$35B+ Global Losses: Q3 Earnings Outlook

by Mark Thompson

U.S. Tariffs Exceed $35 Billion, But Businesses Adapt too ‘New Normal’

The escalating cost of U.S. tariffs is now projected to exceed $35 billion, a figure that continues to rise as third-quarter 2025 earnings reports are released. While the initial shockwaves of trade policy have subsided, the financial strain remains notable, though increasingly factored into corporate planning.

Initial Impact and Corporate Losses

Even before third-quarter 2025 earnings started rolling in, global businesses had warned of over $35 billion in costs from U.S. tariffs. That estimate is only rising as Q3 reporting hits the newsstands. Tesla alone reported a $400 million loss for the most recent quarter attributable to tariff-related costs. Despite assembling vehicles within the United States, the electric car manufacturer still faces tariffs on imported raw materials.

However, Tesla’s losses pale in comparison to the $9.5 billion full-year impairment forecast by Toyota earlier this summer, stemming from tariffs, increased input costs, and broader supply chain disruptions.
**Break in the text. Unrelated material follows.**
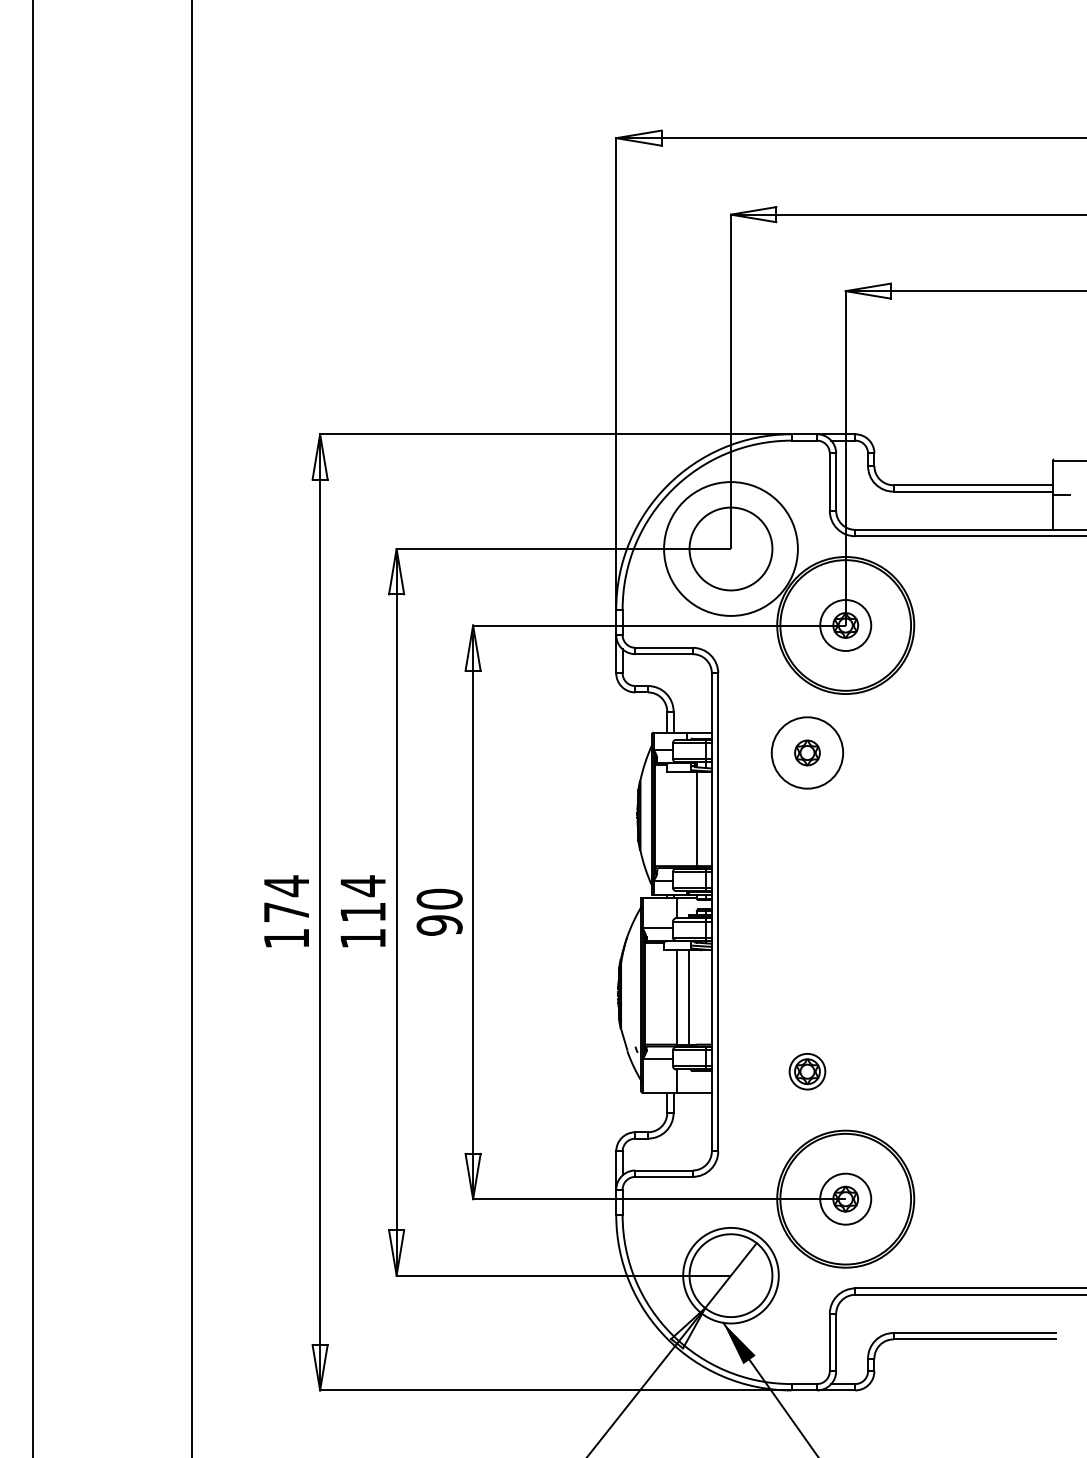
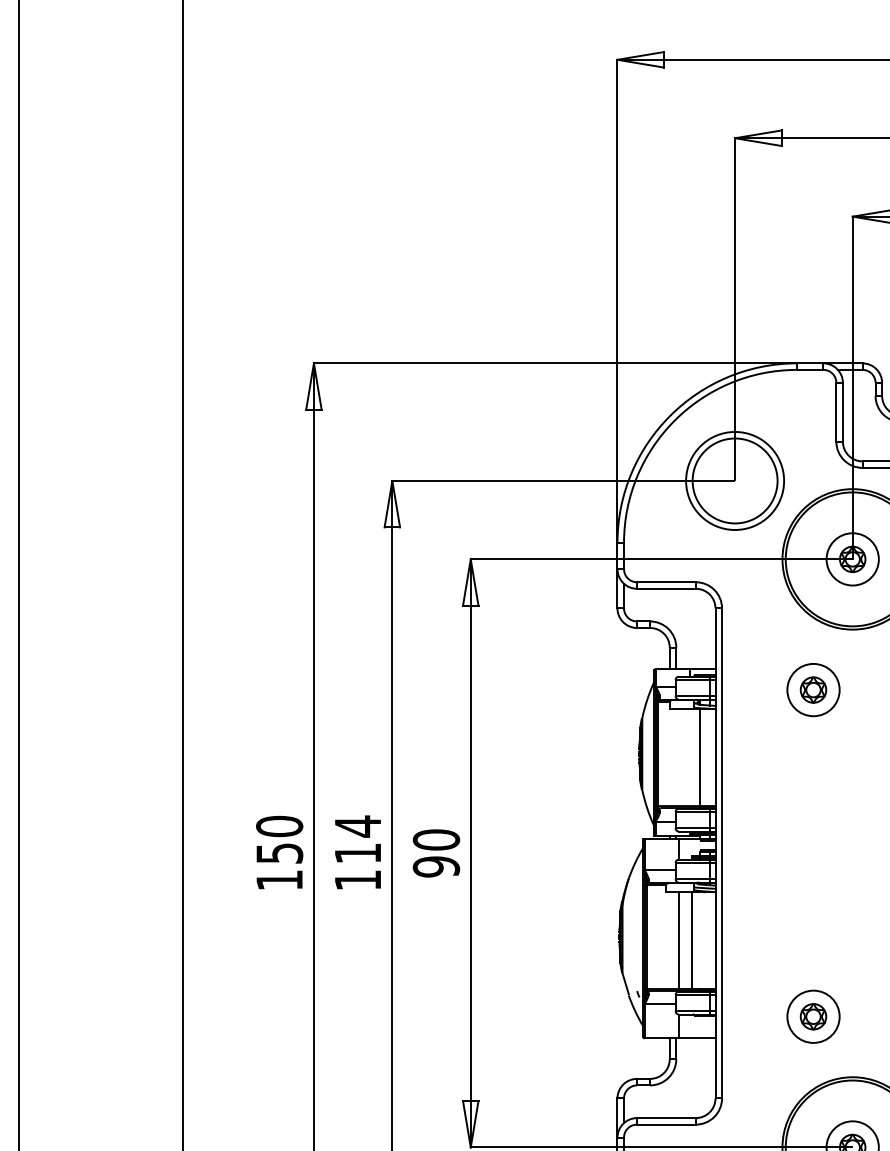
circle: (730, 548) -> (734, 480), size x0.71
circle: (806, 752) -> (812, 689), size x0.71
text: (286, 898) -> (279, 839), 174 -> 150
circle: (806, 1071) -> (812, 1016), size x1.43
General motors (GM) offered a more optimistic outlook during its Q3 earnings call,projecting a tariff impact of $3.5 billion to $4.5 billion, a reduction from the previously estimated $4 billion to $5 billion.

Shifting Landscape and Bilateral Relief

For many firms across various sectors, worst-case scenarios have been revised downward, largely due to adjustments in sourcing and, in certain specific cases, bilateral trade agreements. Nike, for example, has diversified its manufacturing base, reducing its reliance on countries that lack a trade agreement with the U.S. Similarly, Adidas has raised its 2025 earnings forecast, with executives expressing confidence in their ability to mitigate the impact of U.S. tariffs.

However, not all companies are experiencing the same level of success. Texas Instruments forecasted revenue and profits below Wall Street estimates, leading to a 6% stock decline on Wednesday (Oct.22) as leadership expressed caution regarding the semiconductor industry’s recovery.

Three Emerging Themes in Tariff Management

The consensus among multinational corporations is that the tariff environment has evolved from a crisis event into a predictable business variable. From a strategic viewpoint, three key themes are emerging:

  • Normalization: Tariff costs are increasingly integrated into planning cycles and supply chain design, rather than being treated as exceptional expenses.
  • risk Reallocation: The burden of trade policy is shifting. Larger firms can absorb or hedge against tariff costs, while smaller firms and consumers are bearing a greater share of the financial impact. Potential benefits to domestic advanced manufacturing may not fully offset losses in other sectors.
  • Policy volatility: Despite signs of stabilization, the risk of renewed trade escalation remains, necessitating flexibility in sourcing, pricing, and portfolio decisions.

Impact on Consumers and small Businesses

The impact of tariffs extends beyond large corporations. An independent analysis by the Budget Lab at Yale revealed that the average effective tariff rate is at its highest level since the 1930s, negatively impacting household incomes and GDP.

the situation is particularly challenging for small- to medium-sized businesses (SMBs). Nearly 1 in 5 SMBs are pessimistic about their chances of survival over the next two years, according to a recent PYMNTS Intelligence report, “Brewing Storm: Why 1 in 5 Smaller businesses Without Financing Fear They May Not Survive Tariffs.” A separate PYMNTS Intelligence eBook, “Data Book: Tariffs Drive Price Pressures as SMBs Weigh Supply Chain Overhauls,” found that roughly 7 in 10 SMBs are well-informed about current and looming tariffs. Sixty-two percent anticipate product shortages, and 66% foresee higher raw material costs.

SMBs, with their typically thinner margins, limited supply chain flexibility, and working capital constraints, are more vulnerable to tariff volatility, perhaps leading to delayed investments, workforce reductions, or even business closures.While larger firms can adapt, smaller companies face significant challenges.

Ultimately, the tariff environment has transitioned from a disruptive force to an ongoing variable in the global business landscape, demanding adaptability and strategic foresight from companies of all sizes.